摘要

Average rates of total dermal uptake (K-up) from short-term (e.g., bathing) contact with dilute aqueous organic chemicals (DAOCs) are typically estimated from steady-state in vitro diffusion-cell measures of chemical permeability (K-p) through skin into receptor solution. Widely used (PCR-vitro) methods estimate K-up by applying diffusion theory to increase K-p predictions made by a physico-chemical regression (PCR) model that was fit to a large set of K-p measures. Here, K-up predictions for 18 DAOCs made by three PCR-vitro models (EPA, NIOSH, and MH) were compared to previous in vivo measures obtained by methods unlikely to underestimate K-up. A new PCR model fit to all 18 measures is accurate to within approximately threefold (r = 0.91, p < 10(-5)), but the PCR-vitro predictions (r > 0.63) all tend to underestimate the K-up measures by mean factors (UF, and p value for testing UF = 1) of 10 (EPA, p < 10(-6)), 11 (NIOSH, p<10(-8)), and 6.2 (MH, p = 0.018).

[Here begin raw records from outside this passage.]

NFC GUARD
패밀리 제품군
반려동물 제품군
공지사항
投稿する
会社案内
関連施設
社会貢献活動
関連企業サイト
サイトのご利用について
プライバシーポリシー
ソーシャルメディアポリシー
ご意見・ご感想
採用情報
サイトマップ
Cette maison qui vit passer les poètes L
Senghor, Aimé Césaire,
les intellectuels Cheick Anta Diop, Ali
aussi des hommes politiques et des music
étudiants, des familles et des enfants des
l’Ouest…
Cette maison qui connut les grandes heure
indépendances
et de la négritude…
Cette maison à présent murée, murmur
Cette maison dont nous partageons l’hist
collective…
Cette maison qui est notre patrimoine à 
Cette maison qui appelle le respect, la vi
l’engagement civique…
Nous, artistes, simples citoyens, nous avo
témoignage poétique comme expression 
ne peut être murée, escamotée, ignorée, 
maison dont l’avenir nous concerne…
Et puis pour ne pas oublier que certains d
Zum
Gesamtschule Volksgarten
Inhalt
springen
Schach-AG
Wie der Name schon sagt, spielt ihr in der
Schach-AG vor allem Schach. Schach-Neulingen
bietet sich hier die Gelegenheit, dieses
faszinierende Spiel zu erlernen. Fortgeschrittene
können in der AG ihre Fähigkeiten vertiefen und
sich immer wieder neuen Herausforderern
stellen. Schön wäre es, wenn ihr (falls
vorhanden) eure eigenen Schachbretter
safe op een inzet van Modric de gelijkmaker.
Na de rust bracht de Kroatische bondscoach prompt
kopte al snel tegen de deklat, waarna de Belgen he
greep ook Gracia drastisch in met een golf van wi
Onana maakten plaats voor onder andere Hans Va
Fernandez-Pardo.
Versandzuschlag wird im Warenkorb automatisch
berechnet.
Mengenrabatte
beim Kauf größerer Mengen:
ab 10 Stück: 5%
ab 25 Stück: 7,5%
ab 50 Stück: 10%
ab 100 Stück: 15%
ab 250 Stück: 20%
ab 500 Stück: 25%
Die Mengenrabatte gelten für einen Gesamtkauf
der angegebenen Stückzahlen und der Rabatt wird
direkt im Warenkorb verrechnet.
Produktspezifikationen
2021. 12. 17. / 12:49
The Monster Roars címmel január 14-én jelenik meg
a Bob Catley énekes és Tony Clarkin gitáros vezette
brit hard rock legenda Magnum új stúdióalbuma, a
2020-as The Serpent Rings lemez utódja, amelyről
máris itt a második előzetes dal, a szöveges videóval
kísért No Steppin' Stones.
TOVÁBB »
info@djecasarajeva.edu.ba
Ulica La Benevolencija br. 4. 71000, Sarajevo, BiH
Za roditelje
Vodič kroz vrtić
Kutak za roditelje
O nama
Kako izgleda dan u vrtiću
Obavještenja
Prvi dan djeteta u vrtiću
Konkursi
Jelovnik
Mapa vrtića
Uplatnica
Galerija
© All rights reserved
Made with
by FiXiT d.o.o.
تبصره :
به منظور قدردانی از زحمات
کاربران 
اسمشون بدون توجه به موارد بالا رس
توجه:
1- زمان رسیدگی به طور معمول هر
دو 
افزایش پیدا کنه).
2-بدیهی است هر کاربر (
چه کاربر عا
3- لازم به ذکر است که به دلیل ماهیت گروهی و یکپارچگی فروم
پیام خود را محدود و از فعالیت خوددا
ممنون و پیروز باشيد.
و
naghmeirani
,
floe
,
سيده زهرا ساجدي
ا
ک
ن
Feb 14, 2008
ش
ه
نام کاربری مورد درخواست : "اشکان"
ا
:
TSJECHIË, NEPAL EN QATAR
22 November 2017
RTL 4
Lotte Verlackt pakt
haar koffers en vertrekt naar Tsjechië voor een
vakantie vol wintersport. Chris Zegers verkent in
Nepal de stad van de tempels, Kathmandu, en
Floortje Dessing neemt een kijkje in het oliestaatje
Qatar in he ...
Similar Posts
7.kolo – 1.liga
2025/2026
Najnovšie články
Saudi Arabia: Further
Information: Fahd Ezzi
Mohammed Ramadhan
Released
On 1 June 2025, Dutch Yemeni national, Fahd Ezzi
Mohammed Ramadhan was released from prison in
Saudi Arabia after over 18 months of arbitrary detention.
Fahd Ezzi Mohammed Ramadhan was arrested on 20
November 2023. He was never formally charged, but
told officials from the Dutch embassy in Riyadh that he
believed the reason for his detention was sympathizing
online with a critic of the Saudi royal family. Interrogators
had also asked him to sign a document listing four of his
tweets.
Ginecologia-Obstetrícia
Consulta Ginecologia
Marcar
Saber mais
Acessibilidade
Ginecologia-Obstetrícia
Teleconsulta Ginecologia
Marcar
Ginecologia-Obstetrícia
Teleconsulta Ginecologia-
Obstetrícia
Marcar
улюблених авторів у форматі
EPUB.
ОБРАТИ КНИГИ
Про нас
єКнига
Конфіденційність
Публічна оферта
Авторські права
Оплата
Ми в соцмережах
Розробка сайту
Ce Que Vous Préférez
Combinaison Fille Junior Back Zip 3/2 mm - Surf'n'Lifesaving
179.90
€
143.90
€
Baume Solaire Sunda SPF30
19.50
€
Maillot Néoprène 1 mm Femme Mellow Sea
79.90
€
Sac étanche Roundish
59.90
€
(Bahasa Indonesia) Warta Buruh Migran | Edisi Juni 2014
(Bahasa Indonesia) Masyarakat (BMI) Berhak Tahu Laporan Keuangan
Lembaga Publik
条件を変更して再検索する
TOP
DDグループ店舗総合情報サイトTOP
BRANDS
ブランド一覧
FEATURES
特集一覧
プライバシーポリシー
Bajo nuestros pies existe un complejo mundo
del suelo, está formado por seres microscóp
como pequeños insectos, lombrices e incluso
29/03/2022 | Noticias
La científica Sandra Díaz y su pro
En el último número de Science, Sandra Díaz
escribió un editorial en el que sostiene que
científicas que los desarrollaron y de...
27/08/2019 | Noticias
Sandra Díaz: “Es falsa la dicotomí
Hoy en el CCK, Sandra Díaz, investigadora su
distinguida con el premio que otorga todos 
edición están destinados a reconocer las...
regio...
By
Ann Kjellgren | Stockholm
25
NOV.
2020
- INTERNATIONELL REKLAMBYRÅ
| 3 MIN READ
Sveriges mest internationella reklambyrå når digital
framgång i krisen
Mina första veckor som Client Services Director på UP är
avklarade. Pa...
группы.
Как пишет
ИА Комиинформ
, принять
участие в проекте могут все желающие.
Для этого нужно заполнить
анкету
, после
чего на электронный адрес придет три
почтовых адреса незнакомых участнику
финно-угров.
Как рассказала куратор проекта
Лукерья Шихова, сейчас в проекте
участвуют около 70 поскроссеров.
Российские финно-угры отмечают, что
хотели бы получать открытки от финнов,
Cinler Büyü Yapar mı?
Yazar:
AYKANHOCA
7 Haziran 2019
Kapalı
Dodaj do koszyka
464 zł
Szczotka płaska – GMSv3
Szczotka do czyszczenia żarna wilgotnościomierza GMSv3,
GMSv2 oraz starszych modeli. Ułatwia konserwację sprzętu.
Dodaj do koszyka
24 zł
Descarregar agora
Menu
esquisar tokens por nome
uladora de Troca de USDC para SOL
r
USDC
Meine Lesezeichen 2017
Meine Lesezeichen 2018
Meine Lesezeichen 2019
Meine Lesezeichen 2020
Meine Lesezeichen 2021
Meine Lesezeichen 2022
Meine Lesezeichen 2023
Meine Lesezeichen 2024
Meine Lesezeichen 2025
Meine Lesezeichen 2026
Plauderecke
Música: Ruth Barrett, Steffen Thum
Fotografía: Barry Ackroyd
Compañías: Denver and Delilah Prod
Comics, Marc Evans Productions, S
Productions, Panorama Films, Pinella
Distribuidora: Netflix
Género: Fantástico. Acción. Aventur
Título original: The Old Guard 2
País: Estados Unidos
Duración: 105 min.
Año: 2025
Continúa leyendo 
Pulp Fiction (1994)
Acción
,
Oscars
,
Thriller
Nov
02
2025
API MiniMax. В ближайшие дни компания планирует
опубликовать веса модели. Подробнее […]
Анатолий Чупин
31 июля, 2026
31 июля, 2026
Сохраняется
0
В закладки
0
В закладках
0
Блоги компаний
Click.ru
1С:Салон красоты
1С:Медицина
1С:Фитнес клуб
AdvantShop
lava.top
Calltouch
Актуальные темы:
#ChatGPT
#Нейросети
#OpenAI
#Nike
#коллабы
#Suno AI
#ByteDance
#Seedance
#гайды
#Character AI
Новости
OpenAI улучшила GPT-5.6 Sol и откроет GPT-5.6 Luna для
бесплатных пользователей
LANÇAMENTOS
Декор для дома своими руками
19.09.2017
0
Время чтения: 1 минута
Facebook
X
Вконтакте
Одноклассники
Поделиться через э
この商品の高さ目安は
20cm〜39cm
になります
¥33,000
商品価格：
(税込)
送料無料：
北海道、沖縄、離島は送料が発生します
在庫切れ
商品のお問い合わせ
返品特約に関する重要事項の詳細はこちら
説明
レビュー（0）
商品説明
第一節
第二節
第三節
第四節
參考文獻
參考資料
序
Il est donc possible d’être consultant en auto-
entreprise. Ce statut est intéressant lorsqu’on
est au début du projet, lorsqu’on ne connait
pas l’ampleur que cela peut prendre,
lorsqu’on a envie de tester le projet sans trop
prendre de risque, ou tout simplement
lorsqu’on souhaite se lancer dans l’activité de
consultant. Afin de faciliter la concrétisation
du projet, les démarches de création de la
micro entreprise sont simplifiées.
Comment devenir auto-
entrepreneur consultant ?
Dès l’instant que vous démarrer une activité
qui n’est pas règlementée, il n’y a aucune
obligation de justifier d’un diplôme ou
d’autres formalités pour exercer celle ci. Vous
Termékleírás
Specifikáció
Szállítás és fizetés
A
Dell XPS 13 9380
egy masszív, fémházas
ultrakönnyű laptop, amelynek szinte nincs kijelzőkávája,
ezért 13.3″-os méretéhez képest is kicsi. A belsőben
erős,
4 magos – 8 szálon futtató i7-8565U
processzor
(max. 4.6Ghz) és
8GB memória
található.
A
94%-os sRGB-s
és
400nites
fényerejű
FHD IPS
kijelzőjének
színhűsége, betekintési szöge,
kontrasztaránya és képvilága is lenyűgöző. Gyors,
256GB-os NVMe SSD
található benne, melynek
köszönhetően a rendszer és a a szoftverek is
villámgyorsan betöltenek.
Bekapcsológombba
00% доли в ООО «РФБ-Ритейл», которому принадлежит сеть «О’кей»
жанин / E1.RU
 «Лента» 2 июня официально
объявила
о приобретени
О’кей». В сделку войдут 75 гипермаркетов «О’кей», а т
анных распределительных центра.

For all three PCR-vitro models, log(UF) correlates negatively with molecular weight (r(2) = 0.31 to 0.84, p = 0.017 to < 10(-6)) but not with log(vapor pressure) as an additional predictor (p > 0.05), so vapor pressure appears not to explain the significant in vivo/PCR-vitro discrepancy. Until this discrepancy is explained, careful in vivo measures of K-up should be obtained for more chemicals, the expanded in vivo database should be compared to in vitro-based predictions, and in vivo data should be considered in assessing aqueous dermal exposure and its uncertainty.